Collected data entries

● ● ● ● ●

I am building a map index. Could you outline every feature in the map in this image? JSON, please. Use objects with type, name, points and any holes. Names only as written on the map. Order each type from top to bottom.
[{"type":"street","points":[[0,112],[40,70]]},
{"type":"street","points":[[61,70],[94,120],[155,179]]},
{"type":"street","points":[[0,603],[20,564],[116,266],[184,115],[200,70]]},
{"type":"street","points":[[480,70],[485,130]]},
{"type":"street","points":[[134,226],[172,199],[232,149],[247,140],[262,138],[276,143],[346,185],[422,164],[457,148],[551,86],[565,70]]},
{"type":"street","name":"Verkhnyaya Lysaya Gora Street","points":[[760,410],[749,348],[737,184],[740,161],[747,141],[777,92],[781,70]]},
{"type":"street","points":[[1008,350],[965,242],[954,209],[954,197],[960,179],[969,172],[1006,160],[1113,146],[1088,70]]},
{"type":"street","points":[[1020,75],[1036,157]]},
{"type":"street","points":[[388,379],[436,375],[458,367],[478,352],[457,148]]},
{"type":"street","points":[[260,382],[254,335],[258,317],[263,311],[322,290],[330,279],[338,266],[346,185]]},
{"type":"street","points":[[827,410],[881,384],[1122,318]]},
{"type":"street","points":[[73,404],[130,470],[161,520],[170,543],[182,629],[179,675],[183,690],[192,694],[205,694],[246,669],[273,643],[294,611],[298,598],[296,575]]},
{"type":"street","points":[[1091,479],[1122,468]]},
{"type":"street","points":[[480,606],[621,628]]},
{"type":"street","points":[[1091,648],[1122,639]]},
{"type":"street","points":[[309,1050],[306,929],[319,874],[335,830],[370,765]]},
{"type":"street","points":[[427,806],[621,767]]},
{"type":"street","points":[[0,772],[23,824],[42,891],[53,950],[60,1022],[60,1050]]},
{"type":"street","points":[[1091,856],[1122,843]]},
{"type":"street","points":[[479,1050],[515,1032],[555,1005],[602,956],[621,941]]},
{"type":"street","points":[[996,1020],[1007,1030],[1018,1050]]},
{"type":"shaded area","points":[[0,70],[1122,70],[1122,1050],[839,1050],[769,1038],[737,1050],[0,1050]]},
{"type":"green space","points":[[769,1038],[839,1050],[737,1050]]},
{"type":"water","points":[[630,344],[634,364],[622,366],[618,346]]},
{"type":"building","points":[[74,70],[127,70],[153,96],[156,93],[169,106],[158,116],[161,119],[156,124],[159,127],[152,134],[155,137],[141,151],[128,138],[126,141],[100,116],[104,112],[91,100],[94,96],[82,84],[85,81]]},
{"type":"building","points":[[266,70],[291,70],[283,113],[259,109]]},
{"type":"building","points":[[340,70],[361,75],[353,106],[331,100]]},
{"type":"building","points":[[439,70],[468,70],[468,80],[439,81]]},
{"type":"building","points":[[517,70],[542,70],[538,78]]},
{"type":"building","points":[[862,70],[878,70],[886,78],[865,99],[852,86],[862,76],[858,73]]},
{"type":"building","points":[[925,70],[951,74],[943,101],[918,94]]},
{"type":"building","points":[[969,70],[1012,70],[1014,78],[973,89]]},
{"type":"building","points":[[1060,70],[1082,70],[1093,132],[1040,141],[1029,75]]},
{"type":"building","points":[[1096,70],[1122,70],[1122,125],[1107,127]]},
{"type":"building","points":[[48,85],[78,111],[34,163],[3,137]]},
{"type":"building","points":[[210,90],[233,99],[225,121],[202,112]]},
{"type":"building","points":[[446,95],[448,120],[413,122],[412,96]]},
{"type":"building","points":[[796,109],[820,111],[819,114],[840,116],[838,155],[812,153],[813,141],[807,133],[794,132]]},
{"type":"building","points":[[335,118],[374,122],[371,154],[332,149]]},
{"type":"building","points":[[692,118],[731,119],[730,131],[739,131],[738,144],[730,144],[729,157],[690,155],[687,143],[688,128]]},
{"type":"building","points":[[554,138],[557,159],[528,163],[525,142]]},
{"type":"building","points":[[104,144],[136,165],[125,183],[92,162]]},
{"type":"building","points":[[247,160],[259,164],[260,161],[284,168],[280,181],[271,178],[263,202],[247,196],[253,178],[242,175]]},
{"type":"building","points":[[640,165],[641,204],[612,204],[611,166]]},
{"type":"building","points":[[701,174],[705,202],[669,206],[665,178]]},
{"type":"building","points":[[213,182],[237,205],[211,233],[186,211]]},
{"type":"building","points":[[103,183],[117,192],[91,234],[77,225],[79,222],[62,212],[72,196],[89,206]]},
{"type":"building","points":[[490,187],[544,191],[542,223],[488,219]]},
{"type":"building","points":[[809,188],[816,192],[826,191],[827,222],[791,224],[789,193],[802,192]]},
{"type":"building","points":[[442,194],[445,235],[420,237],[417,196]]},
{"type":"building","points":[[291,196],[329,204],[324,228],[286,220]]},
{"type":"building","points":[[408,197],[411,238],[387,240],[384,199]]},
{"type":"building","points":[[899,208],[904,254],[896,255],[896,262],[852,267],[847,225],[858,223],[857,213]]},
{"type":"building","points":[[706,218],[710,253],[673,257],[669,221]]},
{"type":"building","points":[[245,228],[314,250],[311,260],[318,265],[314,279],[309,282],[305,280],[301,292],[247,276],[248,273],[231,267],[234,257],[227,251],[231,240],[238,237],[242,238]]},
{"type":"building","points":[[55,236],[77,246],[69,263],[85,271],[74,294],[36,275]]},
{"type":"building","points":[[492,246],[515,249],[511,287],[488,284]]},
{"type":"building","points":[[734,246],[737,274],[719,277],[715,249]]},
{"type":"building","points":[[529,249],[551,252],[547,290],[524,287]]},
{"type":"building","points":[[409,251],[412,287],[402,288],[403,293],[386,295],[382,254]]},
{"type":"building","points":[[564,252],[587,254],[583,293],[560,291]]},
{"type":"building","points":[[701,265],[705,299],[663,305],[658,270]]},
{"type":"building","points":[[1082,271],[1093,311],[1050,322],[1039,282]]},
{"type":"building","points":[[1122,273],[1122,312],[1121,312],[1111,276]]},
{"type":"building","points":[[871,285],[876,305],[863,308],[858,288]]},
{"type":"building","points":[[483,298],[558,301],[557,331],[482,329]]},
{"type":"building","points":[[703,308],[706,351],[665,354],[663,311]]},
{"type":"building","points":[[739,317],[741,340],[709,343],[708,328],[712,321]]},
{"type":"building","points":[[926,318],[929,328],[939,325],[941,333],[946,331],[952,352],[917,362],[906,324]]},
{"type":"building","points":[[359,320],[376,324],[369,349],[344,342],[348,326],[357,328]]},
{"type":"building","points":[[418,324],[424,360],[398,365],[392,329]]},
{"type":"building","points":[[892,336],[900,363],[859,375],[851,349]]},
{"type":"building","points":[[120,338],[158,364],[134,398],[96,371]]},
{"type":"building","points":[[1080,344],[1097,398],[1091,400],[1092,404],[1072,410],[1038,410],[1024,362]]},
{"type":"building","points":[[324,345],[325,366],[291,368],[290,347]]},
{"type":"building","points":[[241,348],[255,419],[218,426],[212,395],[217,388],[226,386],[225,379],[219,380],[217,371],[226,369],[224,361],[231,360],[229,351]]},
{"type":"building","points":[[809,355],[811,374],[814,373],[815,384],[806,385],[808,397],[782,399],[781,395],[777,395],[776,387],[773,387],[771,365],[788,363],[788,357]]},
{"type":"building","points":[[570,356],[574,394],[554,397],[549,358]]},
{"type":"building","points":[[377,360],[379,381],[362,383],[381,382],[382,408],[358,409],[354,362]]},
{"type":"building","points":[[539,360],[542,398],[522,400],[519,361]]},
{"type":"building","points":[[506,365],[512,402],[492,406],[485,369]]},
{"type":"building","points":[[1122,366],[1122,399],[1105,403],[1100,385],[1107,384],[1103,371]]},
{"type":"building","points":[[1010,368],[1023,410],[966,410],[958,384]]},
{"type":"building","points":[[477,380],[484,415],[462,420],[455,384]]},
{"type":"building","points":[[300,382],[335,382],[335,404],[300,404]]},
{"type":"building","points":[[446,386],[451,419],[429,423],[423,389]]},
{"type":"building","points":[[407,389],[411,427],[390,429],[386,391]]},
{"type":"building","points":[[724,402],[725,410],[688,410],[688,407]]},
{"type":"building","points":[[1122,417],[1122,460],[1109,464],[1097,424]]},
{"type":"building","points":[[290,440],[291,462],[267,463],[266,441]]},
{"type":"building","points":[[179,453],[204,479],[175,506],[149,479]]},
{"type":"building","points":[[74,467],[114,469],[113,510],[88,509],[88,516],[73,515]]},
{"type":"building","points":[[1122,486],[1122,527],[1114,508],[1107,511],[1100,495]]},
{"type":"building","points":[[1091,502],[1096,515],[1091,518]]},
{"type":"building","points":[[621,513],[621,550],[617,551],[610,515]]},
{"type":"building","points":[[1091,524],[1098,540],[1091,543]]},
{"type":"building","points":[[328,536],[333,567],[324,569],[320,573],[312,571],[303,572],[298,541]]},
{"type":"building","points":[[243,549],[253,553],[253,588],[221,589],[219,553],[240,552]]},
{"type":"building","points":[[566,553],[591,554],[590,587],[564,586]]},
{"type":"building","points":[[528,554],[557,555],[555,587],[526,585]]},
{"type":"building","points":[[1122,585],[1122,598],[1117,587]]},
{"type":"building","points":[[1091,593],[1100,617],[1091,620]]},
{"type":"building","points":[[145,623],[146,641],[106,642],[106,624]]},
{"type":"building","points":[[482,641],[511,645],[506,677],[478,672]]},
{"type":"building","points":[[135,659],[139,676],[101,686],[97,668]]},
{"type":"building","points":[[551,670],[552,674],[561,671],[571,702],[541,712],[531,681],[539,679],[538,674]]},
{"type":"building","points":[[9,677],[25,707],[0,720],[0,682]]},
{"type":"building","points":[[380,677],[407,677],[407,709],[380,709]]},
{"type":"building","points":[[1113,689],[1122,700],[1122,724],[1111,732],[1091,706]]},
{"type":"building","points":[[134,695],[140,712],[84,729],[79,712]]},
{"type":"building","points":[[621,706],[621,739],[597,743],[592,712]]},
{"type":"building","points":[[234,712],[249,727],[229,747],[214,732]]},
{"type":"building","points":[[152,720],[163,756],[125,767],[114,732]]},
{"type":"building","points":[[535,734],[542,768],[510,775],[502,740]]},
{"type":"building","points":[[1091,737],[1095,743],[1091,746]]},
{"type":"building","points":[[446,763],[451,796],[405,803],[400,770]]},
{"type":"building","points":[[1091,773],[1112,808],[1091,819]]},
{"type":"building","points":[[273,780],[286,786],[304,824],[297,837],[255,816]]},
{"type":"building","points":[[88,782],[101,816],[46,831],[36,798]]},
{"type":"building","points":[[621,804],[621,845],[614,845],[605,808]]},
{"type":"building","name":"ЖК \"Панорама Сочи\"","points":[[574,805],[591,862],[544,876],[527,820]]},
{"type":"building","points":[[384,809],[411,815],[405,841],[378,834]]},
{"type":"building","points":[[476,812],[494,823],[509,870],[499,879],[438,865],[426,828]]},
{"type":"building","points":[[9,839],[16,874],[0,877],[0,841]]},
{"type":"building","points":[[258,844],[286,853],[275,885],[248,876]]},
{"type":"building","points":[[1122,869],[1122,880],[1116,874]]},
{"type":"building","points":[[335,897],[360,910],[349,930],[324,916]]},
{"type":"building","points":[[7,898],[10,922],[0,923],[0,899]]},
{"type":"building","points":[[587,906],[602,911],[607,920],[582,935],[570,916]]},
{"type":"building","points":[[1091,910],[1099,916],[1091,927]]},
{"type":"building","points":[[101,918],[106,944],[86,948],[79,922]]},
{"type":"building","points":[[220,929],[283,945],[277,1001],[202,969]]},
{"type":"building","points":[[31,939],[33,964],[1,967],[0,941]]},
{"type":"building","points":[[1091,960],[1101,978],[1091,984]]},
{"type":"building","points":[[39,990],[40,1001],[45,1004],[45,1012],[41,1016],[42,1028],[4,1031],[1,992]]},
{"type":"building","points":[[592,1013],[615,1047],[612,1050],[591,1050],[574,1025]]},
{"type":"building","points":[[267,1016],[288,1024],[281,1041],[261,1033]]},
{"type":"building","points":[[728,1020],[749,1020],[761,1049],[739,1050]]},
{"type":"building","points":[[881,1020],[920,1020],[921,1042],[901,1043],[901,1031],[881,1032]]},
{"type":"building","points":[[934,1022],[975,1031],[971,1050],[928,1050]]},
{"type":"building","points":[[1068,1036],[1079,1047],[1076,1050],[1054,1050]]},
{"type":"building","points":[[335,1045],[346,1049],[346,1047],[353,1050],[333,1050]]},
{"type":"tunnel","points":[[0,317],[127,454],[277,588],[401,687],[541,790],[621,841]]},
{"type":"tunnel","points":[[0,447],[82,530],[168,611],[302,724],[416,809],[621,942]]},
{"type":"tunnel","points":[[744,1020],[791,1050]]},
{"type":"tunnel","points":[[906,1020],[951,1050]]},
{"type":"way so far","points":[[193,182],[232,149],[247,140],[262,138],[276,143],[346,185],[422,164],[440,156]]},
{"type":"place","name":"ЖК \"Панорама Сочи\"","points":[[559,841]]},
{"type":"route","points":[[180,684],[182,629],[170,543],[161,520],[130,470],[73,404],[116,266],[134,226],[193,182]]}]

● ● ● ● ●

## What to do
Show all of the lines above in which "Панорама" is present.

## Answer to this problem
{"type":"building","name":"ЖК \"Панорама Сочи\"","points":[[574,805],[591,862],[544,876],[527,820]]},
{"type":"place","name":"ЖК \"Панорама Сочи\"","points":[[559,841]]},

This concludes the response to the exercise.